While Unlucky Lady stoically hid her annoyance if indeed there was any, Unlucky Man was not as subtle. I noticed a leg twitch that became more and more pronounced as Buddha continued to chatter away. This dude had an opinion on everything…

Dating: “The man should always pay. If I were a lady, I’d get up and walk outside the second the check hit the table.”

Minimum wage: “This feller pays his employees $18 an hour. That’s how you get ‘em to stick around!”

Population control: “People are having too many babies.”

Family relations: “I haven’t talked to my brother in over five years. No birthday cards, no Christmas wishes, no nothin’!”

High school reunions: “The ones that were the most likely to succeed haven’t done anything with their lives. The hot chick is so fat she can’t see her own feet, and the ugly duckling is a knock out.”

Standardized testing: “They should throw it out in the wind. It’s bullsh*t.”

The Amish: “They’re just havin’ fun.” (I might have misheard that one.)

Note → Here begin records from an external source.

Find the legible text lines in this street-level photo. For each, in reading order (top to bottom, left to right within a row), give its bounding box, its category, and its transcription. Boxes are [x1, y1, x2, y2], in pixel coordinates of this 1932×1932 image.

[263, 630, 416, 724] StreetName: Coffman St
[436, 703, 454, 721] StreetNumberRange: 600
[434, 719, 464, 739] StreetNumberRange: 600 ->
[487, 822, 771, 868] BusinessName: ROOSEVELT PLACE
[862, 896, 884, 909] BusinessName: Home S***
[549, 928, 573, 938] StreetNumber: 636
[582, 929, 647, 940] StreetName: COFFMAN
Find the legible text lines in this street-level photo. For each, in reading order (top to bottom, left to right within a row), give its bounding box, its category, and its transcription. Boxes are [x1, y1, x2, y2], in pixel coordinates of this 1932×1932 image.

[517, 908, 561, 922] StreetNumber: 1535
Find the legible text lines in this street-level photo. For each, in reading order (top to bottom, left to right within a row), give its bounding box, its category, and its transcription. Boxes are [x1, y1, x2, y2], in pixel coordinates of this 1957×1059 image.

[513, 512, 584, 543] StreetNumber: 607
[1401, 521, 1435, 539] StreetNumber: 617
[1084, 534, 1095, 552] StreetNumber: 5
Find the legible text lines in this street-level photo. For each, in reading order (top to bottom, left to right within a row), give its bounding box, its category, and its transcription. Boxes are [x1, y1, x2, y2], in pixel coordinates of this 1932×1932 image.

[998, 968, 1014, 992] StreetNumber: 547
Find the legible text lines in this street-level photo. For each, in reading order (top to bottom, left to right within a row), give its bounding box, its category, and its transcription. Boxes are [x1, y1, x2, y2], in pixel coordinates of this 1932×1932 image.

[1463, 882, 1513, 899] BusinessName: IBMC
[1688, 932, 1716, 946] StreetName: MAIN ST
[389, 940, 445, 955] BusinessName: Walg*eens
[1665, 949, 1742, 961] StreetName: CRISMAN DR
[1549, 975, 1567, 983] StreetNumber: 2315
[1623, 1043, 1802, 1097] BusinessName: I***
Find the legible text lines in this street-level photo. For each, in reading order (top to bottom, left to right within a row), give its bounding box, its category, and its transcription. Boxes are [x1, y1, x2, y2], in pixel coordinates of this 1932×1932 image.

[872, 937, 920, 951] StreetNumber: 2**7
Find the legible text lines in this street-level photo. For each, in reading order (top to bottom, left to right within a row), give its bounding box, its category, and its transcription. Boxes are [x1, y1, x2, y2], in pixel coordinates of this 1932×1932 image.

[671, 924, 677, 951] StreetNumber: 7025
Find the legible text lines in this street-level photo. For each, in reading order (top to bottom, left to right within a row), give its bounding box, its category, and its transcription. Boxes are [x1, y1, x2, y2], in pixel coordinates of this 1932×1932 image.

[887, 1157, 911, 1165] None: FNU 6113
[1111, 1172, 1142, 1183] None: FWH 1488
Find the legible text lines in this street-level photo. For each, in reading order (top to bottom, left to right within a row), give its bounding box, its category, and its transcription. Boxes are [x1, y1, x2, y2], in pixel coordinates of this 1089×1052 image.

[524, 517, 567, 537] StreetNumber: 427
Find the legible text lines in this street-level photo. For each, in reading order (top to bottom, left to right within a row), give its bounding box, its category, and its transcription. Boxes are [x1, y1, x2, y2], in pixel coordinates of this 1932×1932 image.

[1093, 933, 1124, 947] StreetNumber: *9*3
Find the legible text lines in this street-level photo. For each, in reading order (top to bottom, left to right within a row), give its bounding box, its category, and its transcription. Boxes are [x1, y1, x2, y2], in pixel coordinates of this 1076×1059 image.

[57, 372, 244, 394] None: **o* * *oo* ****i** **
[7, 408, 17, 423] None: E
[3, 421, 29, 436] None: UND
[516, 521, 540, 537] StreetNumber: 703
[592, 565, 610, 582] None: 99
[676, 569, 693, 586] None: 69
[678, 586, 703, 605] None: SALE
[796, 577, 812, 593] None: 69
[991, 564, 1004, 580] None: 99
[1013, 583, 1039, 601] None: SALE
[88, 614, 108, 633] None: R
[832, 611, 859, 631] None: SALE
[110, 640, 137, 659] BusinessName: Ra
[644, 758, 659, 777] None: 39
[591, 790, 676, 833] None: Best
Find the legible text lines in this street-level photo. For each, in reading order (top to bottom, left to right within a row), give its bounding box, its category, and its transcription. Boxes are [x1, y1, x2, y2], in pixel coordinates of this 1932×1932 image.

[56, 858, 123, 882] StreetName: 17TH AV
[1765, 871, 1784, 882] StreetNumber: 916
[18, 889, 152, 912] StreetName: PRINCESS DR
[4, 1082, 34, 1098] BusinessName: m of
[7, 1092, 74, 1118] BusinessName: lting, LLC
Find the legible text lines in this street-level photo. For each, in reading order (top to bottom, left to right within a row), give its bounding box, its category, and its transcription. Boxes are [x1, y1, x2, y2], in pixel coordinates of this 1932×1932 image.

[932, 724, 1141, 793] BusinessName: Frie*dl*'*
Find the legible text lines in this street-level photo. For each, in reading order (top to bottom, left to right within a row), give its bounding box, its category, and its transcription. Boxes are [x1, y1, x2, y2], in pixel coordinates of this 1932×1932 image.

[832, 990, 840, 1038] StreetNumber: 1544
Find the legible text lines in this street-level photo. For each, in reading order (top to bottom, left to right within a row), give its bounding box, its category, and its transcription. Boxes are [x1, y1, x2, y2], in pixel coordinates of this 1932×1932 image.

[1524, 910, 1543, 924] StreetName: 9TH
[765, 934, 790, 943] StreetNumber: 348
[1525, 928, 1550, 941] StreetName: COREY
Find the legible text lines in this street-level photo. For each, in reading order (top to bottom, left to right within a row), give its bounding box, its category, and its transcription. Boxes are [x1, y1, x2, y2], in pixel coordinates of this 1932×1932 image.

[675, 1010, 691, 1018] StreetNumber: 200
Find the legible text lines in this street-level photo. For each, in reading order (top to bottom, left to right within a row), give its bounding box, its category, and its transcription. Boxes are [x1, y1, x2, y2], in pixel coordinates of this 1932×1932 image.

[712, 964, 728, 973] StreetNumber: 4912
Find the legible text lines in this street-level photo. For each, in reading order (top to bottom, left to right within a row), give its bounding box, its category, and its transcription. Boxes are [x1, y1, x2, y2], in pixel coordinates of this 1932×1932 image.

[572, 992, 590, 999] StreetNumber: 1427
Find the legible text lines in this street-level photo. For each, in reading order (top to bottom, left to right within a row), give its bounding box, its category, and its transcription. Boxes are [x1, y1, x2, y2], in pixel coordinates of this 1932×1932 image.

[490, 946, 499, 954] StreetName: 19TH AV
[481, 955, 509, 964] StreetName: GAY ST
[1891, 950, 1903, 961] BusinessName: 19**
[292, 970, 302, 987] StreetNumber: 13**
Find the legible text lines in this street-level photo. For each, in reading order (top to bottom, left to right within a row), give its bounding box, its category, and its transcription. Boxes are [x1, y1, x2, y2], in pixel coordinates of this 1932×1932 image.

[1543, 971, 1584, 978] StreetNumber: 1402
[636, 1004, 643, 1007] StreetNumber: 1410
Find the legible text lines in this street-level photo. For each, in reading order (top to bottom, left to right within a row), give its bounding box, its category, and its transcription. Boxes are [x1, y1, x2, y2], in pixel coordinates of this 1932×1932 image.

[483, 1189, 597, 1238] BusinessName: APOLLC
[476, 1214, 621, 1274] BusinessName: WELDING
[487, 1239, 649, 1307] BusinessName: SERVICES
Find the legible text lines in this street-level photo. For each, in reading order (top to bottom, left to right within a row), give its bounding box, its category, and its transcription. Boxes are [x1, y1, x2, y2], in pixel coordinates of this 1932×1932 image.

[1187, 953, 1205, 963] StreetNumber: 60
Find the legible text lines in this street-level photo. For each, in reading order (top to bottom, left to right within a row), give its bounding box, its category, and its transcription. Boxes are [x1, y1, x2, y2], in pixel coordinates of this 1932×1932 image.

I was quite impressed by how Buddha could go on and on about nearly any topic. Of course, he eventually circled back to his favorite: his wife. “When she first got sick and had her surgery, I would wake up every morning at 4am to change her bandages and clean her wounds. Some men might have left their wives, but I’m old school. For better or worse, richer or poorer.”

I suddenly wanted to give Buddha a hug. Though his incessant talking was slightly infuriating, he was just a lonely old man mourning his sick wife and the little time she had left. Perhaps talking it out was a way for him to make peace with the situation. If he found solace in a stranger who was willing to listen, why should I be bothered by it?

Eventually those of us left in the holding cell were dismissed and given another year’s reprieve from jury duty. I walked out without saying anything to Buddha. Then again, I couldn’t have gotten a word in edgewise; still chatting away, he followed Unlucky Man out the building and together they disappeared into the afternoon sun.